As jurors were polled individually by court clerk Kevin Frankel, several members of DePaul’s family wept with each “guilty” verdict that was announced.

Judge Steven T. O’Neill, who presided over the two-day trial, immediately revoked DePaul’s bail, while emphasizing that DePaul committed the burglary while in a state Department of Corrections’ pre-release program for his 2004 robbery conviction.

“This defendant also has a history of violent crimes. Further release would be a risk,” said O’Neill as sheriff’s deputies slapped handcuffs on DePaul’s wrists for the trip to jail.

DePaul, who was represented by defense lawyer Andres Jalon, faces a possible maximum sentence of 14 ½ to 29 years in prison on the charges.

An investigation of DePaul began on Dec. 17, 2008, when the Metka Road homeowner returned home to find that his home had been burglarized. The resident discovered $200 in cash was taken.

Authorities discovered a cigarette butt on the living room floor, near a laptop computer that had been moved by the burglar, according to the arrest affidavit filed by Limerick Detective Ernie Morris. The investigation determined that no one who resided in the home smoked.
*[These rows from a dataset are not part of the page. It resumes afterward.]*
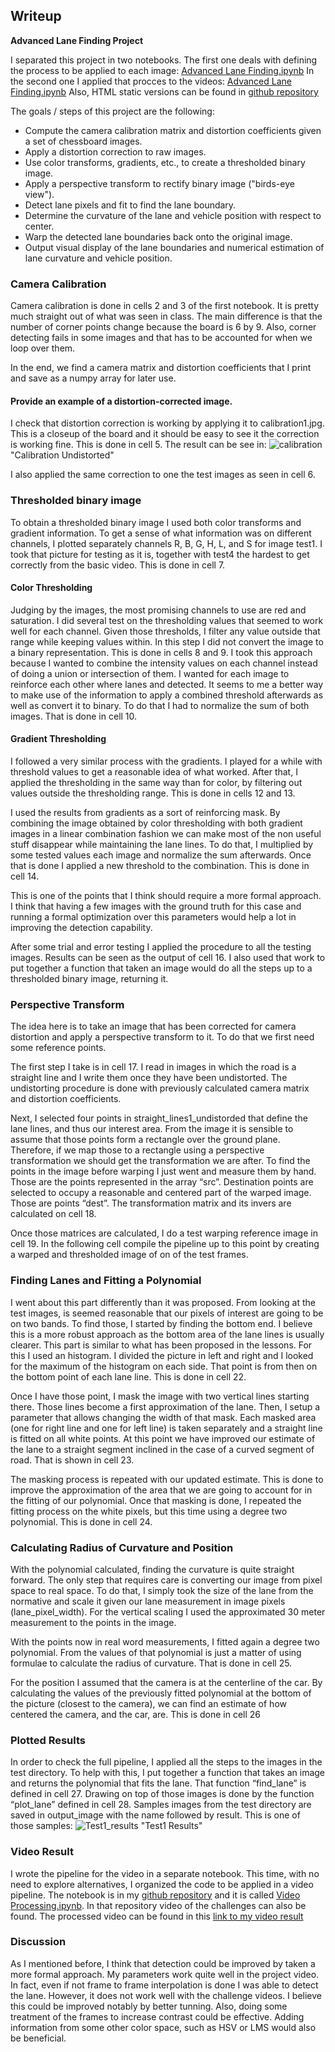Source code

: ## Writeup
**Advanced Lane Finding Project**

I separated this project in two notebooks. The first one deals with defining the process to be applied to each image:
[Advanced Lane Finding.ipynb](https://github.com/albertoferna/CarND-Advanced-Lane-Lines/blob/master/Advanced%20Lane%20Finding.ipynb)
In the second one I applied that procces to the videos:
[Advanced Lane Finding.ipynb](https://github.com/albertoferna/CarND-Advanced-Lane-Lines/blob/master/Video%20Processing.ipynb)
Also, HTML static versions can be found in [github repository](https://github.com/albertoferna/CarND-Advanced-Lane-Lines)

The goals / steps of this project are the following:

* Compute the camera calibration matrix and distortion coefficients given a set of chessboard images.
* Apply a distortion correction to raw images.
* Use color transforms, gradients, etc., to create a thresholded binary image.
* Apply a perspective transform to rectify binary image ("birds-eye view").
* Detect lane pixels and fit to find the lane boundary.
* Determine the curvature of the lane and vehicle position with respect to center.
* Warp the detected lane boundaries back onto the original image.
* Output visual display of the lane boundaries and numerical estimation of lane curvature and vehicle position.


### Camera Calibration

Camera calibration is done in cells 2 and 3 of the first notebook. It is pretty much straight out of what was seen in class. The main difference is that the number of corner points change because the board is 6 by 9. Also, corner detecting fails in some images and that has to be accounted for when we loop over them.

In the end, we find a camera matrix and distortion coefficients that I print and save as a numpy array for later use.

#### Provide an example of a distortion-corrected image.

I check that distortion correction is working by applying it to calibration1.jpg. This is a closeup of the board and it should be easy to see it the correction is working fine. This is done in cell 5. The result can be see in:
![calibration](./output_images/calibration1_undistorted.jpg) "Calibration Undistorted"

I also applied the same correction to one the test images as seen in cell 6.

### Thresholded binary image

To obtain a thresholded binary image I used both color transforms and gradient information. To get a sense of what information was on different channels, I plotted separately channels R, B, G, H, L, and S for image test1. I took that picture for testing as it is, together with test4 the hardest to get correctly from the basic video. This is done in cell 7.

#### Color Thresholding

Judging by the images, the most promising channels to use are red and saturation. I did several test on the thresholding values that seemed to work well for each channel. Given those thresholds, I filter any value outside that range while keeping values within. In this step I did not convert the image to a binary representation. This is done in cells 8 and 9. I took this approach because I wanted to combine the intensity values on each channel instead of doing a union or intersection of them. I wanted for each image to reinforce each other where lanes and detected. It seems to me a better way to make use of the information to apply a combined threshold afterwards as well as convert it to binary. To do that I had to normalize the sum of both images. That is done in cell 10.

#### Gradient Thresholding

I followed a very similar process with the gradients. I played for a while with threshold values to get a reasonable idea of what worked. After that, I applied the thresholding in the same way than for color, by filtering out values outside the thresholding range. This is done in cells 12 and 13.

I used the results from gradients as a sort of reinforcing mask. By combining the image obtained by color thresholding with both gradient images in a linear combination fashion we can make most of the non useful stuff disappear while maintaining the lane lines. To do that, I multiplied by some tested values each image and normalize the sum afterwards. Once that is done I applied a new threshold to the combination. This is done in cell 14.

This is one of the points that I think should require a more formal approach. I think that having a few images with the ground truth for this case and running a formal optimization over this parameters would help a lot in improving the detection capability.

After some trial and error testing I applied the procedure to all the testing images. Results can be seen as the output of cell 16. I also used that work to put together a function that taken an image would do all the steps up to a thresholded binary image, returning it.

### Perspective Transform

The idea here is to take an image that has been corrected for camera distortion and apply a perspective transform to it. To do that we first need some reference points.

The first step I take is in cell 17. I read in images in which the road is a straight line and I write them once they have been undistorted. The undistorting procedure is done with previously calculated camera matrix and distortion coefficients.

Next, I selected four points in straight_lines1_undistorded that define the lane lines, and thus our interest area. From the image it is sensible to assume that those points form a rectangle over the ground plane. Therefore, if we map those to a rectangle using a perspective transformation we should get the transformation we are after. To find the points in the image before warping I just went and measure them by hand. Those are the points represented in the array “src”. Destination points are selected to occupy a reasonable and centered part of the warped image. Those are points “dest”.  The transformation matrix and its invers are calculated on cell 18.

Once those matrices are calculated, I do a test warping reference image in cell 19. In the following cell compile the pipeline up to this point by creating a warped and thresholded image of on of the test frames.

### Finding Lanes and Fitting a Polynomial

I went about this part differently than it was proposed. From looking at the test images, is seemed reasonable that our pixels of interest are going to be on two bands. To find those, I started by finding the bottom end. I believe this is a more robust approach as the bottom area of the lane lines is usually clearer. This part is similar to what has been proposed in the lessons. For this I used an histogram. I divided the picture in left and right and I looked for the maximum of the histogram on each side. That point is from then on the bottom point of each lane line. This is done in cell 22.

Once I have those point, I mask the image with two vertical lines starting there. Those lines become a first approximation of the lane. Then, I setup a parameter that allows changing the width of that mask. Each masked area (one for right line and one for left line) is taken separately and a straight line is fitted on all white points. At this point we have improved our estimate of the lane to a straight segment inclined in the case of a curved segment of road. That is shown in cell 23.

The masking process is repeated with our updated estimate. This is done to improve the approximation of the area that we are going to account for in the fitting of our polynomial. Once that masking is done, I repeated the fitting process on the white pixels, but this time using a degree two polynomial. This is done in cell 24.

### Calculating Radius of Curvature and Position

With the polynomial calculated, finding the curvature is quite straight forward. The only step that requires care is converting our image from pixel space to real space. To do that, I simply took the size of the lane from the normative and scale it given our lane measurement in image pixels (lane_pixel_width). For the vertical scaling I used the approximated 30 meter measurement to the points in the image.

With the points now in real word measurements, I fitted again a degree two polynomial. From the values of that polynomial is just a matter of using formulae to calculate the radius of curvature. That is done in cell 25.

For the position I assumed that the camera is at the centerline of the car. By calculating the values of the previously fitted polynomial at the bottom of the picture (closest to the camera), we can find an estimate of how centered the camera, and the car, are. This is done in cell 26

### Plotted Results

In order to check the full pipeline, I applied all the steps to the images in the test directory.  To help with this, I put together a function that takes an image and returns the polynomial that fits the lane. That function “find_lane” is defined in cell 27. Drawing on top of those images is done by the function “plot_lane” defined in cell 28. Samples images from the test directory are saved in output_image with the name followed by result. This is one of those samples:
![Test1_results](./output_images/test1_results.jpg) "Test1 Results"

### Video Result

I wrote the pipeline for the video in a separate notebook. This time, with no need to explore alternatives, I organized the code to be applied in a video pipeline. The notebook is in my [github repository](https://github.com/albertoferna/CarND-Advanced-Lane-Lines) and it is called [Video Processing.ipynb](https://github.com/albertoferna/CarND-Advanced-Lane-Lines/blob/master/Video%20Processing.ipynb). In that repository video of the challenges can also be found.
The processed video can be found in this [link to my video result](./project_video_processed.mp4)


### Discussion

As I mentioned before, I think that detection could be improved by taken a more formal approach. My parameters work quite well in the project video. In fact, even if not frame to frame interpolation is done I was able to detect the lane. However, it does not work well with the challenge videos. I believe this could be improved notably by better tunning. Also, doing some treatment of the frames to increase contrast could be effective. Adding information from some other color space, such as HSV or LMS would also be beneficial.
“The cigarette butt was collected and submitted for evidence,” Morris wrote in the criminal complaint, explaining state police forensic scientists were able to extract DNA from the cigarette.

Trial testimony revealed a DNA mixture from two people was obtained from the cigarette. Walko, relying on tests conducted by forensic scientists, argued DePaul was the major contributor to that DNA mixture profile.

“It’s hard to argue with DNA evidence and it was only the DNA evidence that was really linking him to this crime. But again, it was very strong, compelling evidence,” Walko said. “Essentially, there was more of the defendant’s DNA on the cigarette.”

Defense lawyers unsuccessfully implied to the jury that the unidentified second person whose DNA was discovered in the mixture on the cigarette was actually the burglar.

DePaul did not testify during the trial; however, his lawyers implied that DePaul had left the halfway house to attend a class at a Philadelphia technical school and could not have committed the burglary.

In December 2004, DePaul was sentenced to 4 ½ to nine years in state prison after he pleaded guilty to a robbery charge in connection with an April 13, 2004, holdup at the Sunoco A-Plus Mini Mart on Township Line Road in Abington. DePaul pointed a knife at the cashier and demanded money from the cash register, police said.

DePaul made off with about $79 in cash and a couple packs of cigarettes during the robbery, court documents indicate.